▸ Task statement
Condense the paragraph in the elderberry thread below that begins "You may be better off finding" into a bulleted list that retains its main facts.

# elderberry



## Ted n Ms (Apr 25, 2008)

I have reading about making elderberry wine they all say 6 cups sugar or what ever the recipe calls for . Could i just sub. the same amount of honey.


----------



## Ted n Ms (Apr 25, 2008)

81 people viewed and nobody has an idea ?


----------



## Harley Craig (Sep 18, 2012)

It's been YEARS since I've brewed anything so my best advice would be to mix slow untill you got the specific gravity reading you wanted on your hydrometer


----------



## Ben Brewcat (Oct 27, 2004)

Sure. Read the stickied intro thread for a little more info on gravity and alcohol; it'll depend a lot on your yeast strain. Granular sugar (with zero water content) will lend a slightly higher gravity must than would honey, but you'll get a more meadlike product.


----------



## Bob J (Feb 25, 2013)

I would agree with Harley.... Add honey until your must hits the right OG for your taste.... My experience with regular elderberry wine is that it tended to be sweet like a sack mead but the nice thing about making it yourself is you can make it just the way you want it.... If there is any question undershoot it.... You can always backsweeten but if it's too sweet for your taste there is very little you can do to adjust it back down without ruining it....


----------



## Ted n Ms (Apr 25, 2008)

Good info. I like mine a little sweet with a good alcohol content.


----------



## John Davis (Apr 29, 2014)

Beemaid.com look for recipe converter


----------



## I'llbeedan (Mar 31, 2013)

Ted n Ms said:


> Good info. I like mine a little sweet with a good alcohol content.


 First you need to decide on the alcohol by volume, then decide weather you will use a residual sugar ferment, or back Sweeten. If the former you will need to find a yeast that has an alcohol tolerance close to your preferred alcohol by volume. and the amount of residual sugar desired in terms of specific gravity, then set the specific gravity to a point where after reaching the alcohol tolerance of the yeast the desired amount of residual sugar will remain. 
If choosing the later set the SG of the must to a point where the desired ABV will be reached at dryness., upon clarification and stabilization after bulk aging, Back sweeten with honey to taste


----------



## EvanS (Feb 27, 2015)

You may be better off finding an elderberry mead recipe and start from there. As far as SG/brix, what has been stated earlier sounds right. If you are trying to end fermentation with natural residual sugar and a normal ABV around 12%, you need to start with a higher sugar content and choose a yeast that dies off at that ABV. If you want a higher alcohol content then I would suggest a yeast like EC 1118 from Lallemand. It can withstand high alcohol before dying off. The other option, as stated by I'llbeedan, you can back sweeten after fermentation. Either way, if your alcohol is not high, ie 15% or higher, and you are shooting for a sweeter wine, you will want to be sure that you a make some type of addition to ensure you don't end up with refermentation in the bottle. With home brewing, the best bet to kill yeast is potassium sorbate and meta bisulfite. The meta is a standard addition for dry wines and the sorbate helps knock down the yeast before bottling.


----------

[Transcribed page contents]
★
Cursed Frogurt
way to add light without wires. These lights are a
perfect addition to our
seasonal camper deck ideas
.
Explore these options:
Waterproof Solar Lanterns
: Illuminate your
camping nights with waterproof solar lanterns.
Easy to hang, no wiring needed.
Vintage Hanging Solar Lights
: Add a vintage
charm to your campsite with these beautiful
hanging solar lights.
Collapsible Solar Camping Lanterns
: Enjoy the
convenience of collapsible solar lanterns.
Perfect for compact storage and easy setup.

▸ Answer to this problem
- Starting from an elderberry mead recipe may work better.
- The earlier comments on SG/brix sound right.
- To end fermentation with natural residual sugar at a normal ABV of about 12%, start with a higher sugar content and choose a yeast that dies off at that ABV.
- For a higher alcohol content, a yeast such as EC 1118 from Lallemand is suggested because it can withstand high alcohol before dying off.
- Alternatively, as I'llbeedan stated, the wine can be back sweetened after fermentation.
- If the alcohol is not high (15% or higher) and a sweeter wine is the goal, some addition is needed to prevent refermentation in the bottle.
- In home brewing, potassium sorbate and metabisulfite are the best means of killing yeast. Metabisulfite is a standard addition for dry wines, and sorbate helps knock down the yeast before bottling.